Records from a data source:
====================

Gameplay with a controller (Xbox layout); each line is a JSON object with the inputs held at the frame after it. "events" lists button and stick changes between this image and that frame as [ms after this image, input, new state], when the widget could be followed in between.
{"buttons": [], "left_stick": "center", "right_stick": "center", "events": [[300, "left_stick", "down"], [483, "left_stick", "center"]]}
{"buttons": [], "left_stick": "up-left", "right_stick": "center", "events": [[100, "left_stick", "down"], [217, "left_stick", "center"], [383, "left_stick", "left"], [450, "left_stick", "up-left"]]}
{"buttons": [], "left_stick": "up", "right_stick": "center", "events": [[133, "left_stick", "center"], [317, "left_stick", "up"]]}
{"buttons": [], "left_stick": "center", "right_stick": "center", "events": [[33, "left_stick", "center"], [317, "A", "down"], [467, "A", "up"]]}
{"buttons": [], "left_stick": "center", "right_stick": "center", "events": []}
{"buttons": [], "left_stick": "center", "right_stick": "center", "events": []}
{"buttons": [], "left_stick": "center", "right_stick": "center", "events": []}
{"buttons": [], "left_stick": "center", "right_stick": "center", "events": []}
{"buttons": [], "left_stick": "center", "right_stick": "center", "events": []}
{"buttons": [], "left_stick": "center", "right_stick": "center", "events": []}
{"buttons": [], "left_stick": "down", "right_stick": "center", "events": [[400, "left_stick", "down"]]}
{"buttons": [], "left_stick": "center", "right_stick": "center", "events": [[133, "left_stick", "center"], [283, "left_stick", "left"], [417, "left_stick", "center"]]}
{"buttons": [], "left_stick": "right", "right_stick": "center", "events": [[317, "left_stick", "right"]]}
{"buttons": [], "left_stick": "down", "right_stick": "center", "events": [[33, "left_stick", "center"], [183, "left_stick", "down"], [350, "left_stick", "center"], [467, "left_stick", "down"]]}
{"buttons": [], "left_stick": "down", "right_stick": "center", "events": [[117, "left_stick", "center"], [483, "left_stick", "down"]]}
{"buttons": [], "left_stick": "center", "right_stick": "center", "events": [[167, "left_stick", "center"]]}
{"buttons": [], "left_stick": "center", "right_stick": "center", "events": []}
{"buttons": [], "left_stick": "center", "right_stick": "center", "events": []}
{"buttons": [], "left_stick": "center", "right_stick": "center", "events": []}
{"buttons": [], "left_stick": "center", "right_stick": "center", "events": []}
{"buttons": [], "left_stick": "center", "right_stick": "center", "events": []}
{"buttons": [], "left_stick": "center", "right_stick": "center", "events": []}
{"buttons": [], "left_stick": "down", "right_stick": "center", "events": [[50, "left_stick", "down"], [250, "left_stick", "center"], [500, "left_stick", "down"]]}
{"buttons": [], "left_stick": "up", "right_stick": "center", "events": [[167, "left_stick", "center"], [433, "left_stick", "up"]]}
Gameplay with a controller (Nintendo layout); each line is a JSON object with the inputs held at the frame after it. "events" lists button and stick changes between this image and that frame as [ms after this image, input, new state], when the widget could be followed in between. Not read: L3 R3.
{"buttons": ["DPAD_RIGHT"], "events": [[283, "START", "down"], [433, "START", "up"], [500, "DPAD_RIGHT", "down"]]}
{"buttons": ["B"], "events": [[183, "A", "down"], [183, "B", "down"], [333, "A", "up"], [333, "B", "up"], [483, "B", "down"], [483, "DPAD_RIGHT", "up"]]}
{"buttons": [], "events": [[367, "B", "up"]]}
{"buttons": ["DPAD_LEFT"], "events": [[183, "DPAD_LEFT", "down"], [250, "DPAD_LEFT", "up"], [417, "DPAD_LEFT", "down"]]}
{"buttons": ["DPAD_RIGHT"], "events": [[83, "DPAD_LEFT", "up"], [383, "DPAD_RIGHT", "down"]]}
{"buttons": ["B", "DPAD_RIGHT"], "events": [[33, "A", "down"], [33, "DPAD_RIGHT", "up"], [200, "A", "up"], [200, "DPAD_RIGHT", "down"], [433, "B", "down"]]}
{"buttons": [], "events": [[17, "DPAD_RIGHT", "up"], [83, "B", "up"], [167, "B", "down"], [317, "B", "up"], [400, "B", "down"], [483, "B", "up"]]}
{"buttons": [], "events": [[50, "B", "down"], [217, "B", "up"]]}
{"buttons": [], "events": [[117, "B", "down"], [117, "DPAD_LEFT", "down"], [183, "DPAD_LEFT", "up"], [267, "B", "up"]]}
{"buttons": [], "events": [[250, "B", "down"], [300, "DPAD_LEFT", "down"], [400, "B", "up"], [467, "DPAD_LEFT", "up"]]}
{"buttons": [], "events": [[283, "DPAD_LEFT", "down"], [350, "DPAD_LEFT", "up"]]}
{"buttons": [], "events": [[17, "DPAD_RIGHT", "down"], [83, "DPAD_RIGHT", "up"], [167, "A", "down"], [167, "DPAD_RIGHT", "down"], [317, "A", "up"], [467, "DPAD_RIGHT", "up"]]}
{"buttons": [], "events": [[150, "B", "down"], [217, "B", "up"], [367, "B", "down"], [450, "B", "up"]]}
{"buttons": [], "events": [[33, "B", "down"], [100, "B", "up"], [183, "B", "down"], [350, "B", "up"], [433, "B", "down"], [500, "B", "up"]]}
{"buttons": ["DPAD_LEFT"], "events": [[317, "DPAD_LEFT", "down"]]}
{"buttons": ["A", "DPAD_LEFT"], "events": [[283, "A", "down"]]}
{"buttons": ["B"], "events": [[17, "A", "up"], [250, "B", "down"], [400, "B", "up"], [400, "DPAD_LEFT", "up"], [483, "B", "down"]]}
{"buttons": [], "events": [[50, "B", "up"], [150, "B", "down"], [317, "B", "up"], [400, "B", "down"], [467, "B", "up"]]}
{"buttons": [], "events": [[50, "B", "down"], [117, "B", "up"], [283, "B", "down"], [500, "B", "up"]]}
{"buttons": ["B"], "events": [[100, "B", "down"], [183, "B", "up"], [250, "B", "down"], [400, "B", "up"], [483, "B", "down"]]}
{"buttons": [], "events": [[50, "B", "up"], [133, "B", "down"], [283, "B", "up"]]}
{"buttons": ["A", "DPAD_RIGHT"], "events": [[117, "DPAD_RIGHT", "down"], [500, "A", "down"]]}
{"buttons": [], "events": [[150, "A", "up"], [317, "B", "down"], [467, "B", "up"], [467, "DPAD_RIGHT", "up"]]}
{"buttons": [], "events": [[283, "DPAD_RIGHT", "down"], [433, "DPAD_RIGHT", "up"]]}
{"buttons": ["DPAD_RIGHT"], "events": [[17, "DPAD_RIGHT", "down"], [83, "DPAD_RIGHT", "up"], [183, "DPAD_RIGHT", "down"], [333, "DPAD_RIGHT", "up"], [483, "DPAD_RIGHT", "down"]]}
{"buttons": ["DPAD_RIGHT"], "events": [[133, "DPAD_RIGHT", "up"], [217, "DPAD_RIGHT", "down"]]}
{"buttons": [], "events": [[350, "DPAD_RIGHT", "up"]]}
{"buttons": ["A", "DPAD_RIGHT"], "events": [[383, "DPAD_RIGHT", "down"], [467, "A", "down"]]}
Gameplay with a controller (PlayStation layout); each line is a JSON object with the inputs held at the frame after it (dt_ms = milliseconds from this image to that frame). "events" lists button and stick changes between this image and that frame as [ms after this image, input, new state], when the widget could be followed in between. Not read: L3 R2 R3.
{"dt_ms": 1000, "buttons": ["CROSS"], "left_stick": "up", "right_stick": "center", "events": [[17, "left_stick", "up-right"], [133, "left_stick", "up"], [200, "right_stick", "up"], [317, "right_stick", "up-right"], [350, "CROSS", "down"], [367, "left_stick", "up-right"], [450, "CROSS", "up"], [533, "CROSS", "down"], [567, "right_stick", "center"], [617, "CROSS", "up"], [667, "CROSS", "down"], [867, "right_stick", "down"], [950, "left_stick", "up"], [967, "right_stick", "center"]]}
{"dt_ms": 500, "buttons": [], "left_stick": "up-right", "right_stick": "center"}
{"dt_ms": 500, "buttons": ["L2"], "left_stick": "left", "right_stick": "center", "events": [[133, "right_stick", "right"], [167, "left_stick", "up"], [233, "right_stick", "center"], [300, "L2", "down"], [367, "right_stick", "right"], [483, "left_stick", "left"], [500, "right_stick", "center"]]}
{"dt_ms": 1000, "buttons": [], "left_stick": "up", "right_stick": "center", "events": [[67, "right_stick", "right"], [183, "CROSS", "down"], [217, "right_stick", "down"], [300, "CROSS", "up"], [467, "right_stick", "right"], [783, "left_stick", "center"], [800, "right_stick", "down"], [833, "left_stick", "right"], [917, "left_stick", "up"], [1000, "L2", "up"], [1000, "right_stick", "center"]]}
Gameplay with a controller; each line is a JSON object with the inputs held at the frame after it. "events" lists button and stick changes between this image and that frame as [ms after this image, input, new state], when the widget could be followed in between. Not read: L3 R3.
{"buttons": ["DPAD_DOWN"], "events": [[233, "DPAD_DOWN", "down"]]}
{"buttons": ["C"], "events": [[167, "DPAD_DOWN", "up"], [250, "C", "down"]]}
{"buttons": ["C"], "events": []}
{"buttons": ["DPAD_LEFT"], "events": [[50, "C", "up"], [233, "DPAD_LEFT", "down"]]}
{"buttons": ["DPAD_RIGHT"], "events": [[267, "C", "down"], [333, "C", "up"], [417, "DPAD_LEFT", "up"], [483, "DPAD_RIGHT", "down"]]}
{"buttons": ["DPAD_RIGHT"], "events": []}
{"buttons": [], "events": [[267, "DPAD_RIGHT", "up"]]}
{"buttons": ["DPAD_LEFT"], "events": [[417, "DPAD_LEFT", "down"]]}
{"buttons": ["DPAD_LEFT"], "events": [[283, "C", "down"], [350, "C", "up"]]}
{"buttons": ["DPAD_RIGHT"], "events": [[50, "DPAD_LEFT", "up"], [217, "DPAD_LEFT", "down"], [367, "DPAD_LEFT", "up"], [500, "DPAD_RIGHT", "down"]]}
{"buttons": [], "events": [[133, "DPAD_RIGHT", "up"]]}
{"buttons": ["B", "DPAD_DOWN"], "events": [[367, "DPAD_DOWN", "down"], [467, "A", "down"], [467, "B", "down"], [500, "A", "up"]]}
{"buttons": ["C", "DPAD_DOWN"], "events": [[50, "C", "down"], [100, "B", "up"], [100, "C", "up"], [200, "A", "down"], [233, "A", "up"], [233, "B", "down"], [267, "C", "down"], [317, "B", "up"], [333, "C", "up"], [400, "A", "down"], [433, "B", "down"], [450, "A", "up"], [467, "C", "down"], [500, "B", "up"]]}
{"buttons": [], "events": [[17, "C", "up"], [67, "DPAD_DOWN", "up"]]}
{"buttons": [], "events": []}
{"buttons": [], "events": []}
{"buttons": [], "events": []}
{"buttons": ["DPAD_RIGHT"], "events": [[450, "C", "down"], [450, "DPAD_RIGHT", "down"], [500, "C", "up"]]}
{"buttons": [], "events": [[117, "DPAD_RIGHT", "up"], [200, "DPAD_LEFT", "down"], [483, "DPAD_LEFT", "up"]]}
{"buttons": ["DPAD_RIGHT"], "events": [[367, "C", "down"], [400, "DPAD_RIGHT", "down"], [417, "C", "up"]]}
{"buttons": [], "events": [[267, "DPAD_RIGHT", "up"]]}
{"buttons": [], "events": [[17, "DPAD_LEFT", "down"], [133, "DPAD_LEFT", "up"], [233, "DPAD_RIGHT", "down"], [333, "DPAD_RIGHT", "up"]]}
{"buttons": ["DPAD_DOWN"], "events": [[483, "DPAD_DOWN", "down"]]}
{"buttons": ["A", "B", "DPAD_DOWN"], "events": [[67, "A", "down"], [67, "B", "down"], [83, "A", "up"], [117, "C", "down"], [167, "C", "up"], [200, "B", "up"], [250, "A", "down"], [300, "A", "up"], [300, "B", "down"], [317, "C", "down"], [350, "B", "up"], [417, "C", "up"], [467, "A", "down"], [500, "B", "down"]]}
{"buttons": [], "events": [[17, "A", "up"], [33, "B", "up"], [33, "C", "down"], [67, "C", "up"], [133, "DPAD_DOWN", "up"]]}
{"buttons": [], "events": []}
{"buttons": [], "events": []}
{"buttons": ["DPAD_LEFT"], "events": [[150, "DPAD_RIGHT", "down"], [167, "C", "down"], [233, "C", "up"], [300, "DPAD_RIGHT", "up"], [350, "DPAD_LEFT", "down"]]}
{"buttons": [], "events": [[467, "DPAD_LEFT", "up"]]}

====================

| EXERCISE REQUIREMENTS |
Look over the records above and copy each line that includes the string "CROSS".

| EXERCISE RESPONSE |
{"dt_ms": 1000, "buttons": ["CROSS"], "left_stick": "up", "right_stick": "center", "events": [[17, "left_stick", "up-right"], [133, "left_stick", "up"], [200, "right_stick", "up"], [317, "right_stick", "up-right"], [350, "CROSS", "down"], [367, "left_stick", "up-right"], [450, "CROSS", "up"], [533, "CROSS", "down"], [567, "right_stick", "center"], [617, "CROSS", "up"], [667, "CROSS", "down"], [867, "right_stick", "down"], [950, "left_stick", "up"], [967, "right_stick", "center"]]}
{"dt_ms": 1000, "buttons": [], "left_stick": "up", "right_stick": "center", "events": [[67, "right_stick", "right"], [183, "CROSS", "down"], [217, "right_stick", "down"], [300, "CROSS", "up"], [467, "right_stick", "right"], [783, "left_stick", "center"], [800, "right_stick", "down"], [833, "left_stick", "right"], [917, "left_stick", "up"], [1000, "L2", "up"], [1000, "right_stick", "center"]]}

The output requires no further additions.